De meeste asielzoekers willen graag werken en veel werkgevers hebben personeel hard nodig in de huidige krappe arbeidsmarkt. Asielzoekers mogen na zes maanden in de asielprocedure in Nederland onder voorwaarden werken. Er is bijvoorbeeld een tewerkstellingsvergunning (TWV) nodig die de werkgever moet aanvragen. De eis dat asielzoekers maar maximaal 24 weken per jaar mogen werken is met de uitspraak van de Raad van State op 29 november 2023, vervallen. Dat mag nu onbeperkt. Vluchtelingen uit Oekraïne hoeven geen asielprocedure te doorlopen en mogen vanuit Europese bepalingen direct aan de slag.

Asielzoekers moeten vaak lang wachten op de uitkomsten van de asielprocedure en daarna huisvesting in de gemeente. Dit wordt door veel bewoners ervaren als verloren tijd en uit onderzoek blijkt dat werk een belangrijk onderdeel is van integratie. Dat slechts rond de 4% van deze groep werkt, heeft te maken met de belemmeringen die er zijn. De 24-weken-eis was een belangrijke belemmering, maar die is met de uitspraak van de Raad van State op 29 november komen te vervallen. Asielzoekers mogen nu onbeperkt werken na 6 maanden in de asielprocedure. Er zijn meer belemmeringen. De verplichte TWV is bijvoorbeeld vrij onbekend bij werkgevers en zijn er wachttijden voor het inschrijven van asielzoekers waardoor praktische zaken niet geregeld kunnen worden. Wat ook niet helpt is dat werkenden rechten verliezen als zij uitstromen naar een gemeente. Ten slotte is het belangrijk dat asielzoekers goed begeleid worden richting werk. Het COA pleit voor het opzetten van een begeleidingsstructuur

Asielzoekers kunnen bijvoorbeeld schoonmaken en helpen bij onderhoud van de gebouwen of de tuin in het asielzoekerscentrum. Dat kan zonder vergunning en maximaal 25 uur per week. Hiervoor krijgen bewoners een kleine vergoeding van €0,56 tot €1,10 per uur met een maximum van €14 per week. Met een vreemdelingenidentiteitsbewijs kunnen bewoners ook aan aan de slag als vrijwilliger in de buurt. Bijvoorbeeld in het buurtcentrum, wandelen met ouderen, tuinen opknappen, verhuizen voor minima of groente telen in de buurttuin. Op 38 locaties (van de 180) heeft het COA Meedoenbalies om bewoners te begeleiden in activiteiten en vrijwilligerswerk. Het streven is om 80% van de bewoners te begeleiden naar vrijwilligerswerk of activiteiten buiten de deur en de Meedoenbalies uit te breiden naar minimaal 60. In Almere is in samenwerking met de gemeente, Randstad en het ministerie van SZW een pilot gestart om asielzoekers en statushouders te helpen aan betaald werk.
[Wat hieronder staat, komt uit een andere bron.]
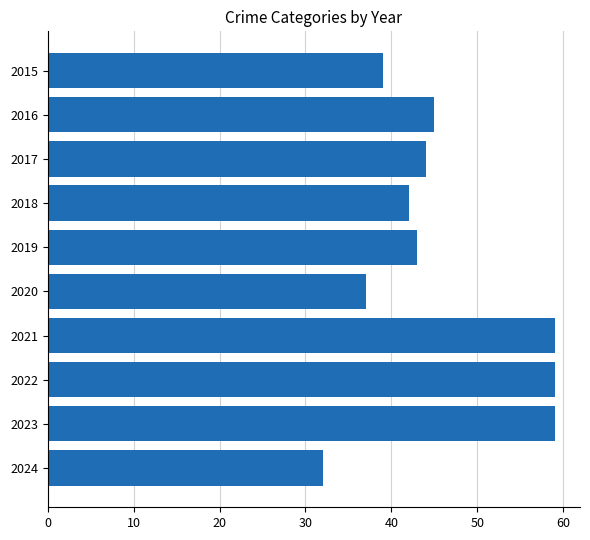

What is the value of the 1st bar from the top?

39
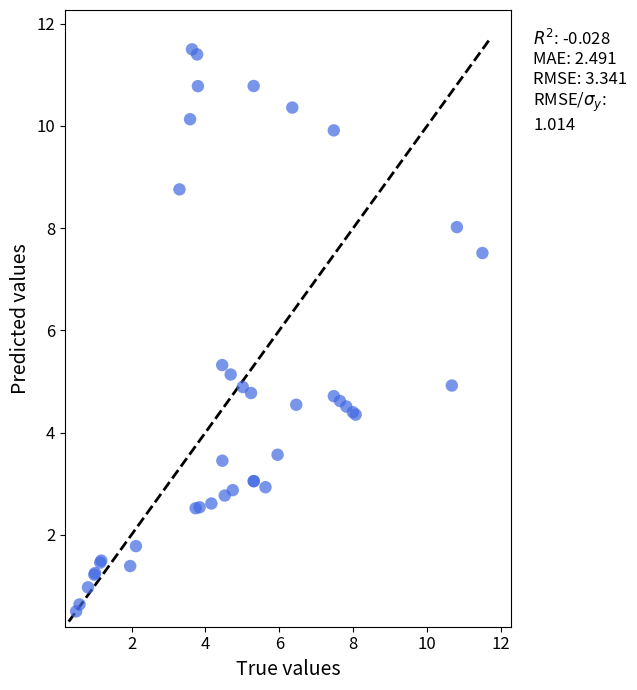

What Y value in the scatter plot is closest to 6?

5.3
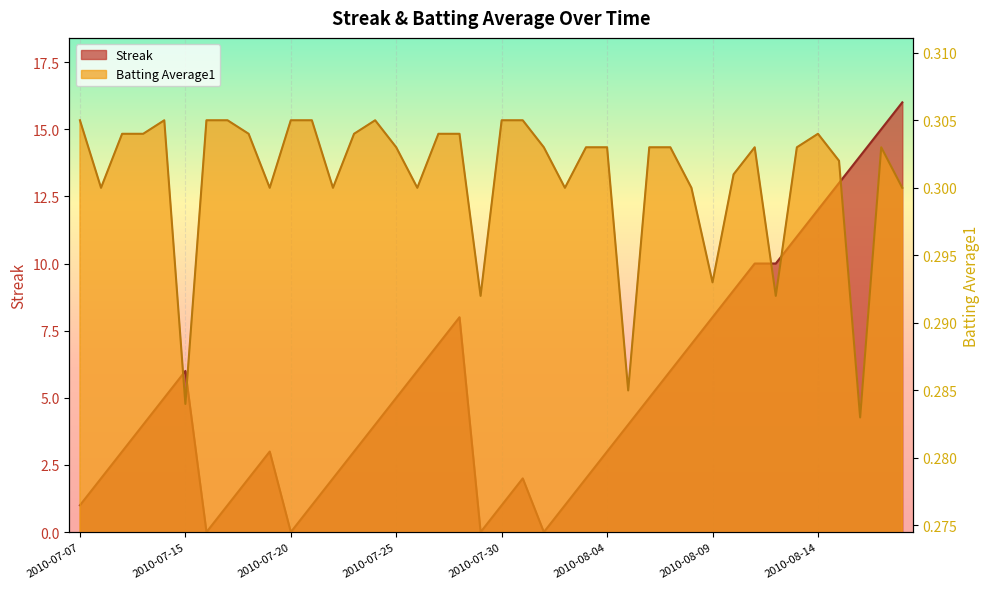

What is the average value of the Streak series?

5.3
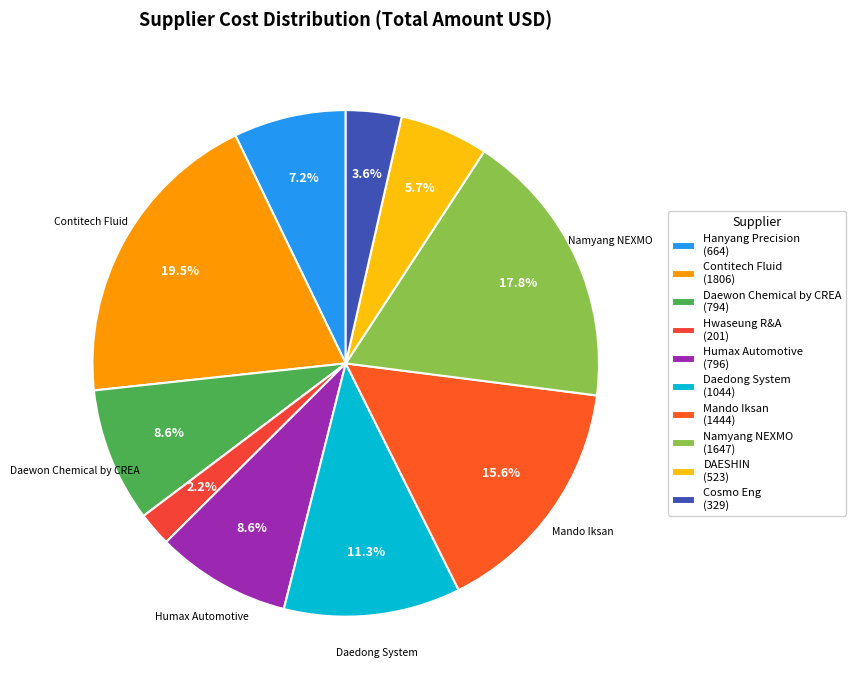

Is there a majority slice in this chart?

No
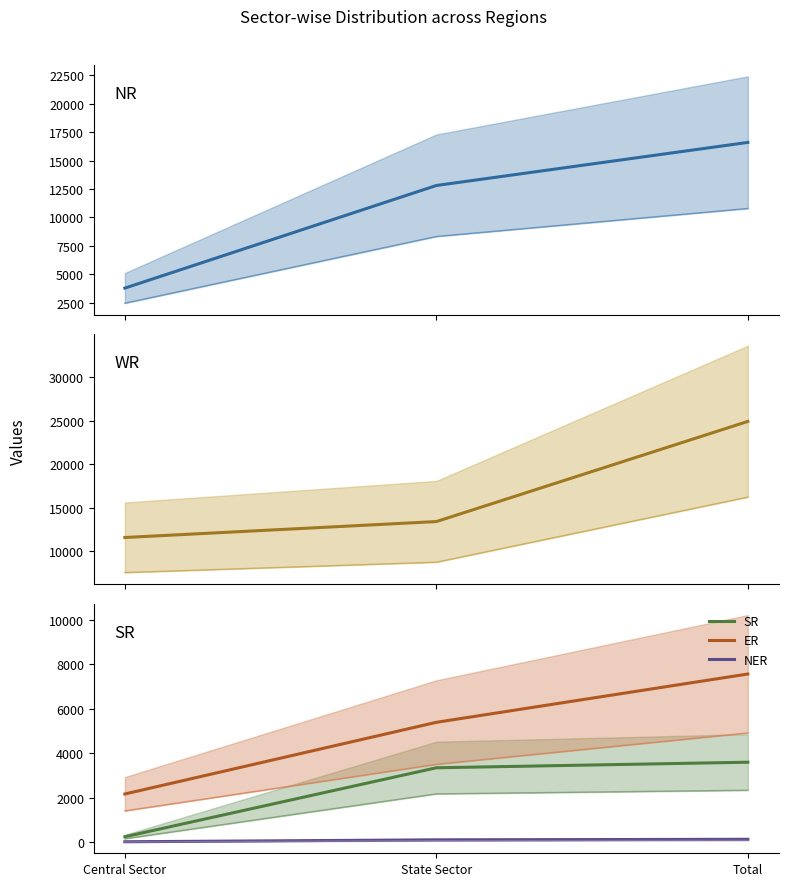

Between State Sector and Total, which series saw the biggest shift?

WR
Vluchtelingen die tijdens de asielprocedure hebben gewerkt, vrijwilligerswerk hebben gedaan en taallessen hebben gevolgd, integreren sneller. Het COA biedt haar bewoners samen met partners een dagbesteding die hen voorbereidt op de toekomst in Nederland of het land van herkomst. Asielzoekers met een grote kans op een verblijfsvergunning, starten zo vroeg mogelijk met taallessen en kinderen gaan binnen drie maanden naar school. Statushouders volgen in de asielopvang het programma ‘Voorbereiding op inburgering’ met onder meer Nederlands als tweede taal (NT2), lessen ‘Kennis van de Nederlandse maatschappij’ en de introductiemodule ‘Arbeidsmarkt en participatie'.

Na 5 jaar heeft circa 42% van de mensen met een asielachtergrond een baan. Hoe langer zij in Nederland zijn, hoe hoger dat aandeel wordt. Deze groep werkt vaak met flexibele contracten in de horeca en in de uitzendbranche. Omgekeerd zie je dat het aantal statushouders dat afhankelijk is van een uitkering na verloop van tijd daalt: anderhalf jaar na de verblijfsvergunning is dat 90%, drie jaar later 51% en nog eens twee jaar later 42%. Er blijken veel hobbels te zijn voor deze groep om aan het werk te komen. In het coalitieakkoord van 2022 is voorgenomen om het voor kansrijke asielzoekers en statushouders gemakkelijker te maken om (vrijwilligers)werk te doen. Er ligt een plan waar gemeenten, partners en uitzenders aan meegewerkt hebben, om statushouders sneller aan het werk helpen. Bijvoorbeeld door deze groep in het asielzoekerscentrum al te koppelen aan potentiële werkgevers en te zorgen voor startbanen.